Los animales aparecen también en el segundo capítulo del libro, dedicado a mercado El Cardonal. Calzadilla lo retrata desde la madrugada, donde hay animales y los cuerpos de los hombres bajan sacos de papas.

Sobre los camiones con acoplado, los pulsetas se quedan tranquilos para ser captados. Calzadilla no les pide nada artificial; si esa es su manera de reaccionar así es; pasa lo mismo cerro arriba, donde cualquiera es registrado si lo quiere, sin tener que fingir un gesto. Varias veces lo vi regalar esas imágenes.

Hace más de una década una fotógrafa colombiana llegó a El Cardonal. Con la venía de la administración les sacó fotos a distintos trabajadores que después se quejaban conmigo. Decían sentirse como si estuvieran detenidos con las poses que les pedía.

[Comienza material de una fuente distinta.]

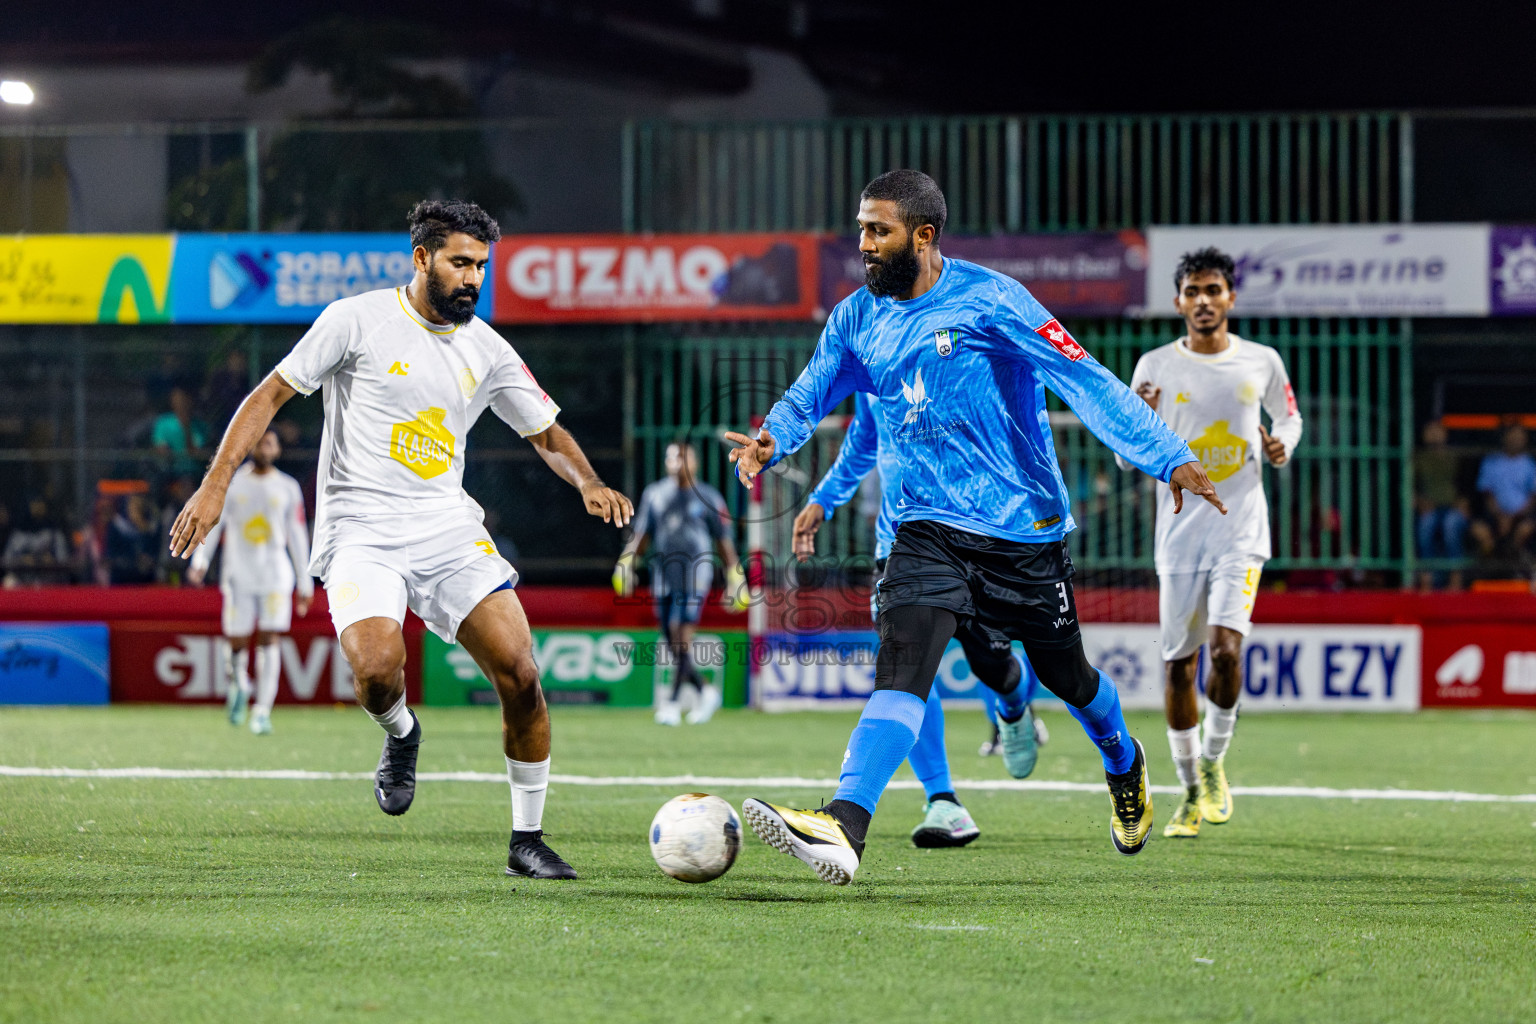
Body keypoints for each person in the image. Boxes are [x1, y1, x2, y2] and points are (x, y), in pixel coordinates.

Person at [726, 170, 1223, 884]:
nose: (862, 244)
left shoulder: (994, 300)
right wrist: (773, 435)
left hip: (1022, 530)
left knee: (1069, 675)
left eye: (879, 230)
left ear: (923, 237)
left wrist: (1167, 456)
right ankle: (845, 825)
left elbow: (1085, 379)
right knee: (903, 667)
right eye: (860, 228)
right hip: (922, 527)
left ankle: (1123, 758)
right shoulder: (856, 318)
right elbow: (815, 386)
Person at [170, 199, 633, 880]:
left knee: (522, 672)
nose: (474, 277)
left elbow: (545, 431)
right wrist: (214, 487)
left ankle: (526, 839)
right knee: (376, 671)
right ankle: (403, 734)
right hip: (360, 530)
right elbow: (268, 395)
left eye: (481, 265)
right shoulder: (356, 320)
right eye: (460, 262)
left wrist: (587, 480)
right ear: (422, 259)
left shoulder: (487, 348)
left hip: (446, 527)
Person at [793, 393, 1045, 849]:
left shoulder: (961, 347)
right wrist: (824, 498)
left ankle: (1013, 702)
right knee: (908, 674)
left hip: (978, 540)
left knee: (992, 664)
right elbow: (863, 441)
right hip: (900, 548)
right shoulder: (872, 363)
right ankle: (943, 800)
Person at [1120, 246, 1303, 839]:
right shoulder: (1153, 366)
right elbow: (1125, 457)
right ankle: (1189, 788)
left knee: (1225, 650)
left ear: (1230, 298)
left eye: (1213, 291)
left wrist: (1282, 444)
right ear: (1178, 302)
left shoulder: (1262, 361)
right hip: (1178, 539)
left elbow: (1290, 418)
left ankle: (1215, 764)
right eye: (1193, 292)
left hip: (1241, 531)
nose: (1204, 301)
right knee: (1179, 666)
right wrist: (1139, 428)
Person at [187, 429, 314, 736]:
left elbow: (297, 535)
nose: (264, 446)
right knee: (237, 641)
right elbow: (214, 524)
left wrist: (305, 581)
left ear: (278, 449)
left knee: (270, 639)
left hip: (275, 576)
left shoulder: (287, 487)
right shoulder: (233, 484)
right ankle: (239, 684)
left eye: (269, 442)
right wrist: (200, 561)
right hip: (238, 575)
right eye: (258, 441)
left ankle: (262, 710)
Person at [614, 441, 746, 726]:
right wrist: (627, 562)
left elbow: (723, 540)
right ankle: (704, 690)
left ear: (694, 462)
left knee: (680, 632)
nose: (677, 463)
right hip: (663, 572)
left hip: (695, 573)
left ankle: (672, 702)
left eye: (683, 457)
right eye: (671, 457)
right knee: (669, 635)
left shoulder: (708, 496)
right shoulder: (655, 494)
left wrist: (735, 574)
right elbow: (642, 534)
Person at [1468, 424, 1536, 565]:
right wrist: (1500, 516)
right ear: (1505, 437)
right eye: (1513, 435)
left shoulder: (1530, 464)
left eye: (1520, 436)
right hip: (1495, 515)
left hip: (1521, 515)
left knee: (1526, 528)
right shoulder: (1491, 462)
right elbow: (1487, 493)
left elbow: (1533, 496)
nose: (1516, 439)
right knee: (1478, 530)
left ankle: (1516, 566)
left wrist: (1514, 516)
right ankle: (1488, 569)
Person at [1414, 421, 1468, 591]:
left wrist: (1463, 503)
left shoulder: (1455, 456)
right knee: (1425, 526)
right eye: (1430, 431)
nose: (1434, 435)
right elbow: (1408, 486)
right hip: (1429, 508)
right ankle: (1427, 580)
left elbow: (1466, 485)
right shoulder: (1418, 457)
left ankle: (1455, 578)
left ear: (1445, 434)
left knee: (1451, 525)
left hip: (1452, 508)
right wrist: (1419, 501)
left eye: (1438, 431)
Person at [1, 498, 73, 587]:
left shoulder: (54, 533)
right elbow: (7, 560)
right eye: (34, 503)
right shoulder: (18, 534)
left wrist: (52, 561)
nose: (37, 508)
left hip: (49, 582)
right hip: (24, 581)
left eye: (40, 503)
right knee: (9, 582)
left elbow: (64, 560)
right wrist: (22, 560)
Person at [151, 386, 209, 480]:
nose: (180, 403)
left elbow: (195, 451)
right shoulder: (163, 422)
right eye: (177, 398)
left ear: (190, 400)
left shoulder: (200, 426)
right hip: (170, 471)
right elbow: (161, 449)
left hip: (195, 471)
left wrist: (186, 426)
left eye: (183, 398)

Con el tiempo el set de fotos que obtuvo se expuso en Nueva York, lejos de los espacios de circulación de las fotos de Calzadilla, sin plan antropológico, y, por ende, fuera del éxito. Otras veces expuso donde mismo trabaja: fuera del supermercado donde vende y en paraderos. Él elije: mejor ahí que en una institución educativa que no le pagará lo que corresponde, para la cual los artistas son una especie de mendigos.

La última unidad del libro corresponde a la vida de una panadería en el cerro Barón, que tiene tradición en el rubro. Es otro estadio de la ciudad, uno de mediana altura. Capta desde la leña que llega hasta la tienda abierta. El mismo pan da hambre, por supuesto, aquel «alimento agónico del obrero» en palabras de Alfonso Alcalde, quien editaba aquella colección de Quimantú del trabajo. Que en blanco y negro, como estas imágenes, captaban los colores de la vida.